Just a month after Amazon announced it would partner with Wells Fargo to offer Prime members a discount on private student loans, nearly all traces of the criticized program have disappeared.
With the exception of news releases announcing the partnership, there is no sign of the Amazon/Wells Fargo student loan discount option on either company’s websites.
When reached for comment by Consumerist, a rep for Well Fargo would only say that the “promotion for Prime Student members has ended.” The bank declined to explain the reason for ending the program or say whether the offer was supposed to be so short-lived. Amazon also confirms, without explanation, the end of the program.
Previously, Wells Fargo hosted an entire page dedicated to the promotion, touting the ability for eligible college-aged Amazon Prime members to received up to a 0.75% interest rate discount on new loans.
That page, www.wellsfargo.com/amazon, now redirects to the bank’s regular private student loan page.
We’ve reached out to both Wells Fargo and Amazon for information on the current state of the partnership. We’ll update this post when we hear back.
The Institute for College Access & Success (TICAS) applauded the end of the program Wednesday.

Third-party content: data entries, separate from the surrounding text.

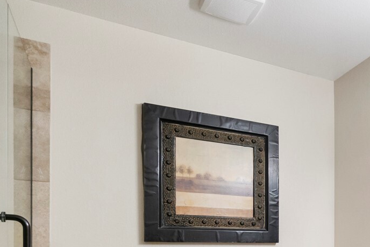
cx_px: 383
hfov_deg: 43.2
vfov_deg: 32.7
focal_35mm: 37
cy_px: 254
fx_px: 380
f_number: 8
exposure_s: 1/400
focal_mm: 10
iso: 800
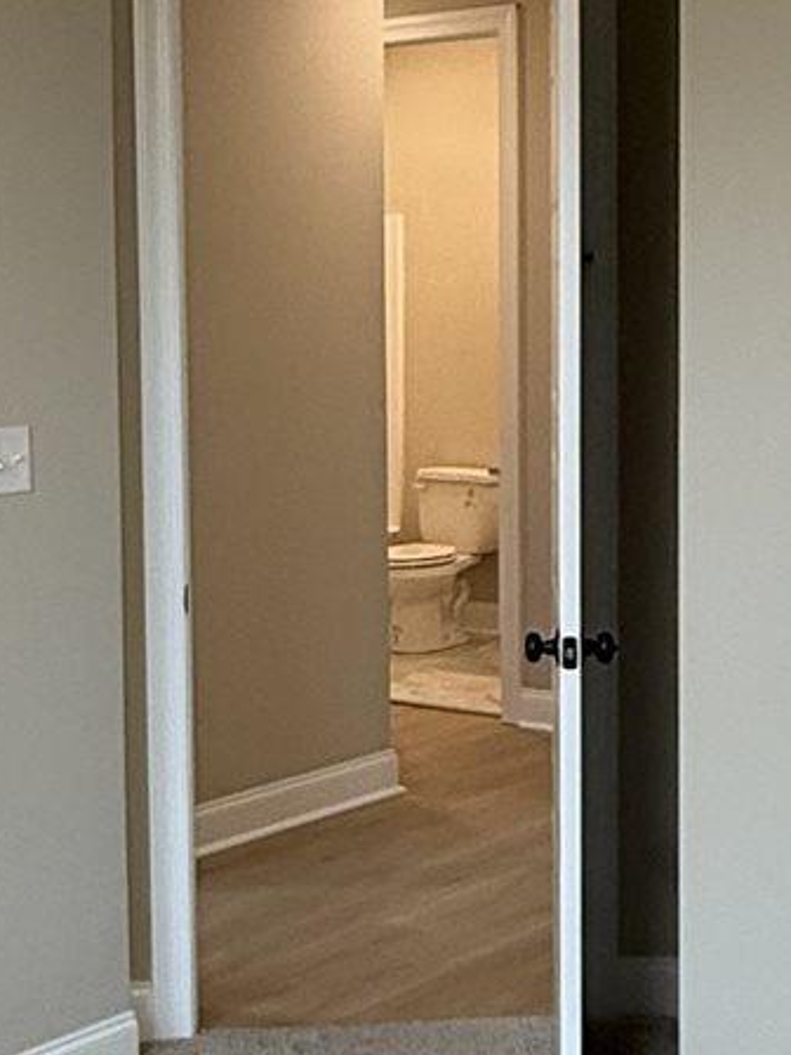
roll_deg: +0.7
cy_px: 490
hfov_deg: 20.4
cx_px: 287
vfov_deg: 27.0
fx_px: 2194
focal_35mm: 72
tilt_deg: -4.0
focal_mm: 2.22
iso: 200
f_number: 2.2
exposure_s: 1/120
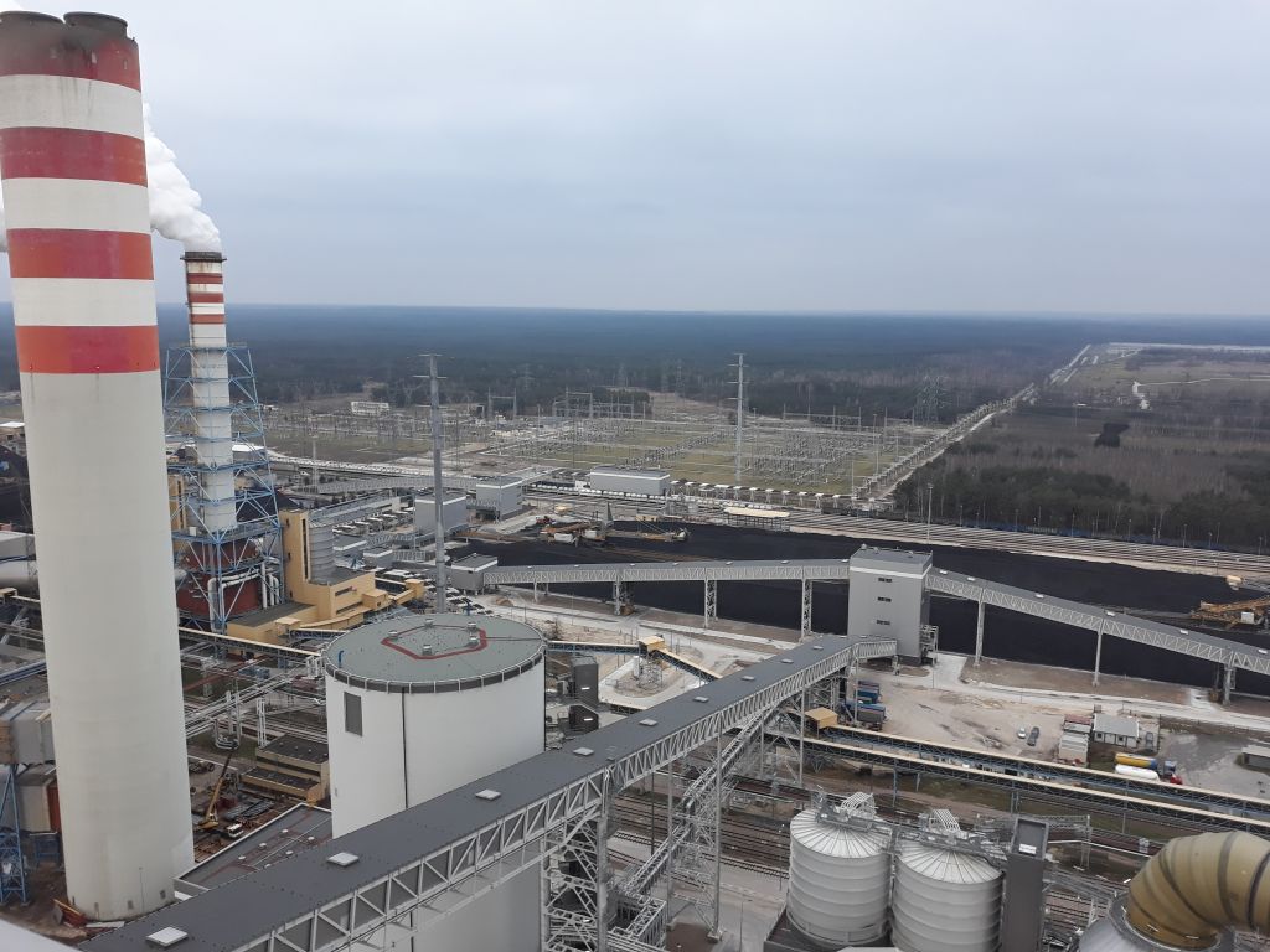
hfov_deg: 65.3
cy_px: 476
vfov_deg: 51.4
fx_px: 991
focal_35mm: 27
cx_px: 635
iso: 64
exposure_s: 1/120
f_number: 1.7
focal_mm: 3.71
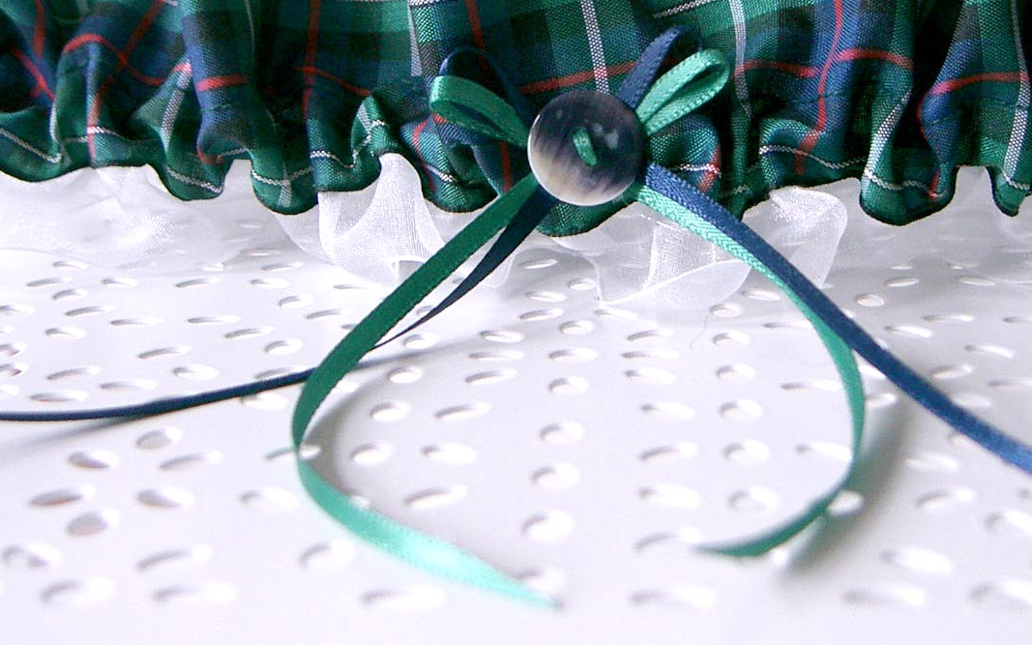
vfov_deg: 20.8
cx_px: 601
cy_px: 144
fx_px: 1744
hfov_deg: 32.9
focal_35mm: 62
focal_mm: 8
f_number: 2.8
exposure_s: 1/30
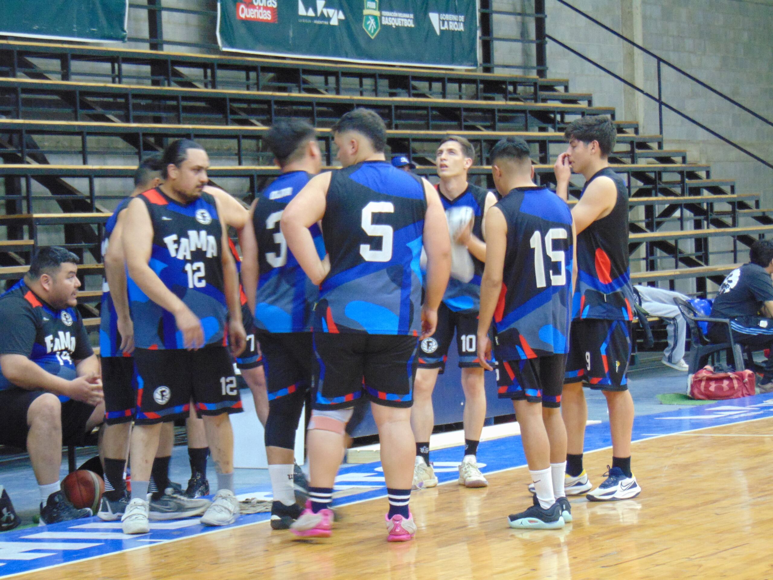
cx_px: 386
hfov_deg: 14.8
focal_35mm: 133
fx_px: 2970
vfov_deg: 11.1
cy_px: 290
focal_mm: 23.9
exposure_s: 1/30
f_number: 4
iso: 400
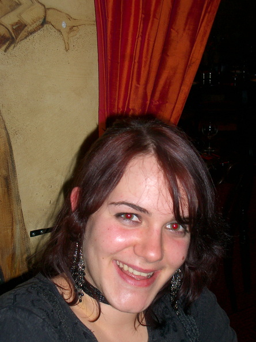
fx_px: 612
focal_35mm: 62
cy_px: 171
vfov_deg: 31.2
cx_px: 128
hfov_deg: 23.6
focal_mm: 10.2
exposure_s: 1/40
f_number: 3.5
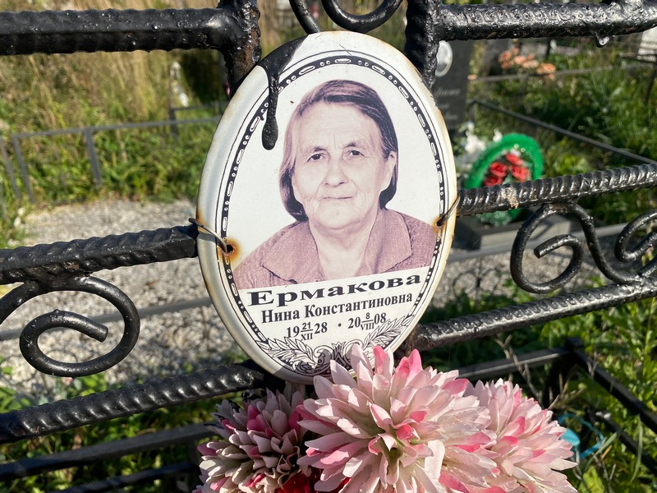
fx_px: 493
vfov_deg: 53.1
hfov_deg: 67.3
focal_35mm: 26
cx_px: 328
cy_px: 246
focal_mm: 4.25
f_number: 1.8
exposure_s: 1/7194
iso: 32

“We congratulate Amazon for deciding to stop promoting Wells Fargo’s costly private education loans,” Pauline Abernathy, executive vice president for TICAS, said in a statement. “Private loans are one of the riskiest ways to pay for college, with none of the flexible repayment options and consumer protections that come with federal student loans.”
Our colleagues at Consumers Union welcomed the end of the partnership.
“These kinds of business partnerships can mislead students by overstating their benefits, while nudging students into signing up for riskier loans,” Suzanne Martindale, staff attorney for CU, tells Consumerist. “Given the CFPB’s recent legal action against Wells Fargo for its education loan servicing practices, it is troubling to think that the promise of Amazon Prime and a slight interest rate reduction could have lured even more students into taking out loans that might cause them problems later down the road.”
Under the partnership, announced July 21, Amazon Prime Students were eligible to receiving a 0.50% discount on new loans, as well as an additional 0.25% interest rate discount offered when they enrolled in an automatic monthly loan repayment plan.
The discounts were available only for new student loan applications received on or after July 21, 2016. That means borrowers who had current Wells Fargo student loans are not eligible for the discount.
At the time, the head of Wells Fargo’s Personal Lending Group called the Amazon cross-promotion a “tremendous opportunity to bring together two great brands.”
However, the program was roundly criticized by consumer advocates for touting private loans over more affordable options with better protections.
While saving 0.75% on your student loans might seem like a great deal, many advocates say it really isn’t when you consider most students headed for college are eligible for less costly federal student loans.
Private loans like the one previously touted by Amazon and Wells Fargo don’t offer the flexible repayment and discharge options found in federal student loans.
Other warned that the Wells Fargo/Amazon offer could mislead consumers into thinking they were getting a good deal when they might not be.
For example, federal student loans currently have a fixed interest rate of 3.76%, while private loans can reach as high as 13.74%.
Additionally, the fine print for the program included a notice that Wells Fargo “reserves the right to modify or discontinue interest rate discount program(s) for future loans or to discontinue loan programs at any time without notice.”
That means that while you might receive a discount when taking out the loan, it wasn’t guaranteed to stick.
Financing one’s higher education can be a difficult and information-packed endeavor. And with nearly two-thirds of students who take out student loans unprepared for the financial obligations associated with the debt, advocates advise that they should look at all options available to them.